ACTIVITY: If a line in the data below contains "احسان", copy it.

RECORDS PROVIDED:

################

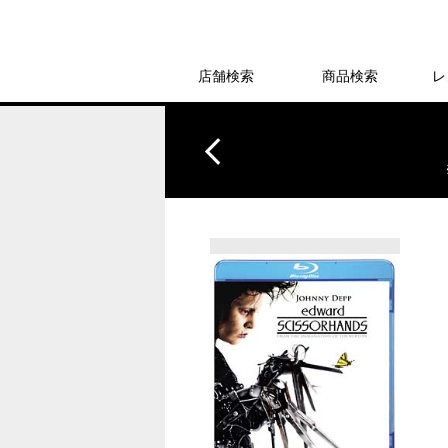
店舗検索
商品検索
レ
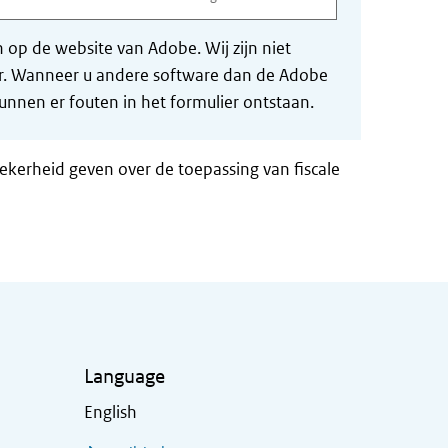
op de website van Adobe. Wij zijn niet
der. Wanneer u andere software dan de Adobe
nnen er fouten in het formulier ontstaan.
zekerheid geven over de toepassing van fiscale
Language
English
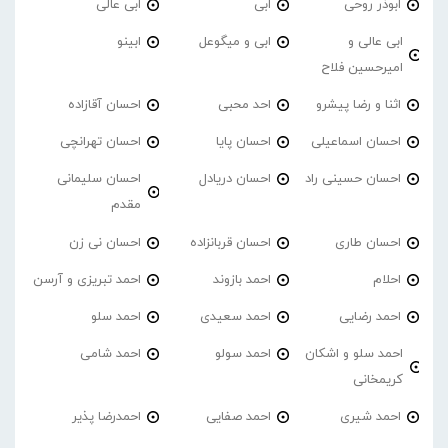
ابوذر روحی
ابی
ابی عالی
ابی عالی و
ابی و میگوعل
ابینو
امیرحسین فلاح
اثنا و رضا پیشرو
احد محبی
احسان آقازاده
احسان اسماعیلی
احسان پایا
احسان تهرانچی
احسان حسینی راد
احسان دریادل
احسان سلیمانی
مقدم
احسان طاری
احسان قربانزاده
احسان نی زن
احلام
احمد بازوند
احمد تبریزی و آرسن
احمد‌ رضایی
احمد سعیدی
احمد سلو
احمد سلو و اشکان
احمد سولو
احمد شامی
کریمخانی
احمد شیری
احمد صفایی
احمدرضا پذیر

################

SOLVED EXERCISE:
احسان آقازاده
احسان اسماعیلی
احسان پایا
احسان تهرانچی
احسان حسینی راد
احسان دریادل
احسان سلیمانی
احسان طاری
احسان قربانزاده
احسان نی زن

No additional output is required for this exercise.